Comparison and imagination of common word segmentation algorithms

Comparison and imagination of common word segmentation algorithms _ Practical Skills

Last Update:2017-01-19 Source: Internet

Author: User

Developer on Alibaba Coud: Build your first app with APIs, SDKs, and tutorials on the Alibaba Cloud. Read more ＞

The algorithm based on the text matching is more general than that based on the understanding segmentation algorithm and the statistical segmentation algorithm. Based on the text matching algorithm is called "Machine segmentation algorithm", he is it is according to a certain strategy of the Chinese character string to be analyzed with a "full large" machine Dictionary of the entries, if found in the dictionary a string, the match is successful, can identify a word.

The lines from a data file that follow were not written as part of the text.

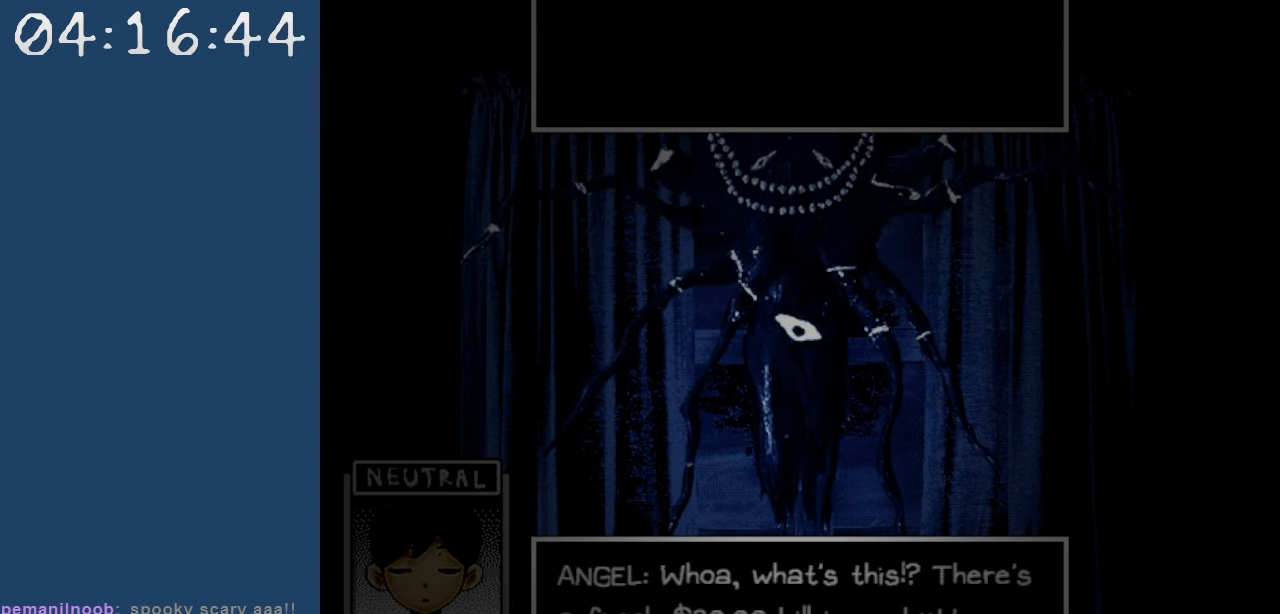
{"keys": [], "events": []}
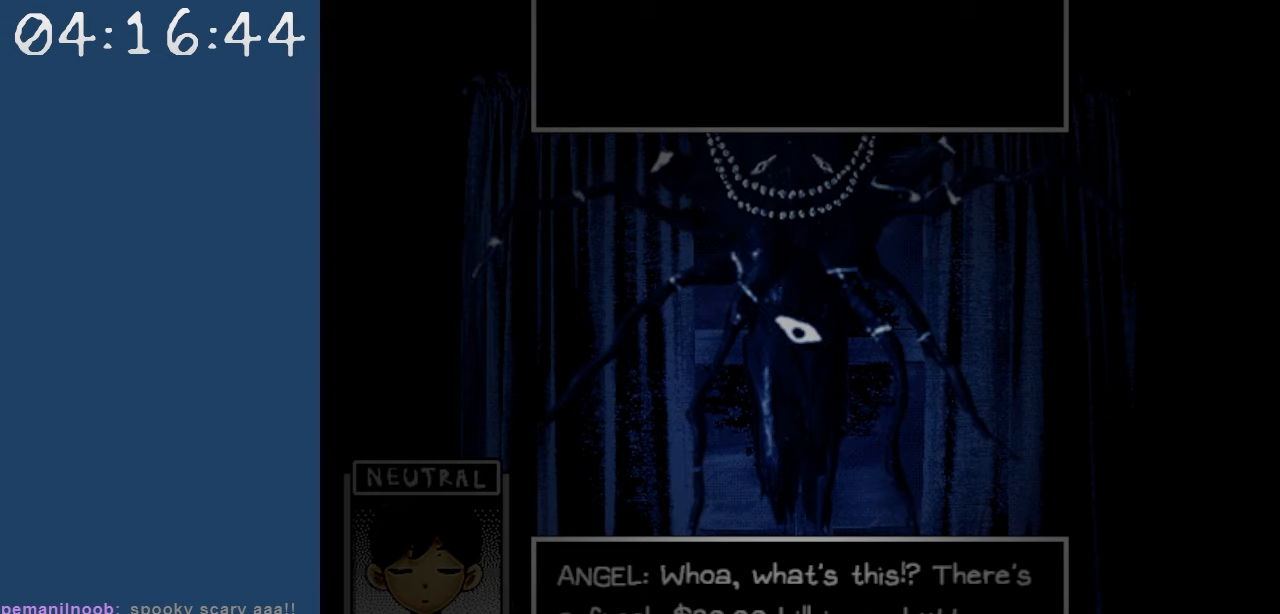
{"keys": [], "events": [[300, "z", "down"], [400, "z", "up"]]}
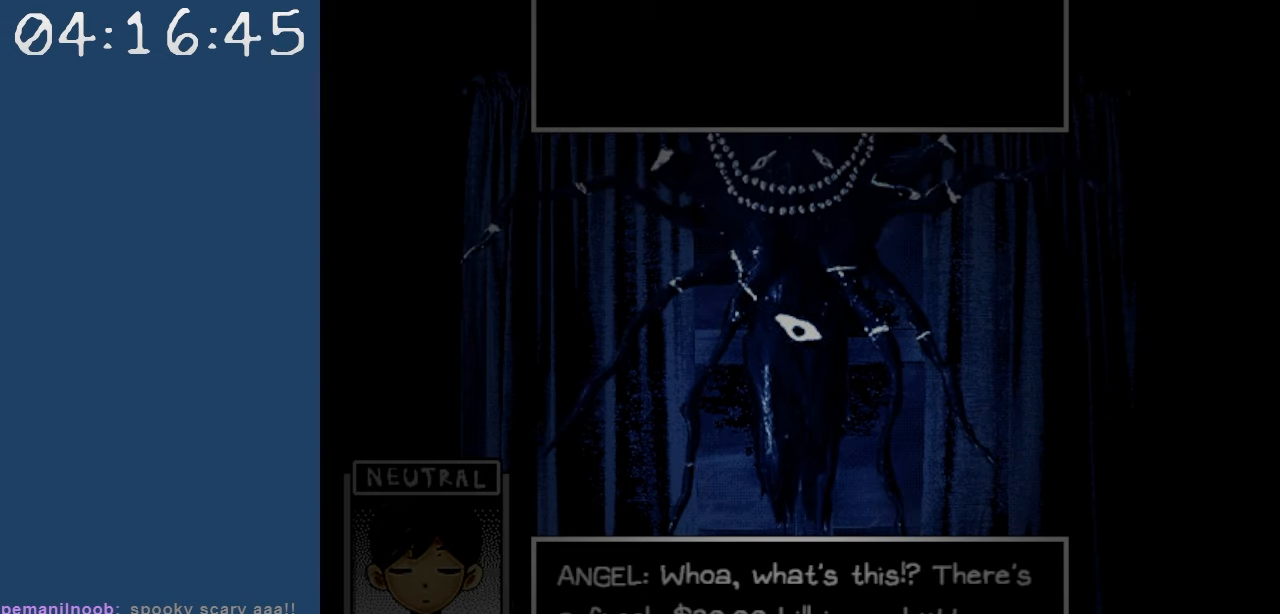
{"keys": ["z"], "events": [[467, "z", "down"]]}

According to the different scanning direction, the text matching word segmentation method can be divided into two kinds: forward matching and reverse matching, according to the case of different length priority matching, can be divided into maximum (longest) matching and minimum (shortest) matching, according to whether or not with the POS tagging process, And can be divided into simple word segmentation and segmentation and annotation combined with the integration method.

Several commonly used mechanical participle methods are as follows:

1 forward maximum matching method (from left to right direction)

2 Reverse Maximum matching method (from right to left direction)

3) Minimum segmentation (make the number of words cut in each sentence the smallest).

The other is to combine the above methods to form a word segmentation algorithm, for example, the forward maximum matching method and the reverse maximum matching method can be combined to form a two-way matching method. Due to the characters of Chinese words, the forward minimum matching and inverse minimum matching are seldom used. In this paper, the forward maximum matching method and the reverse maximum matching method are discussed emphatically.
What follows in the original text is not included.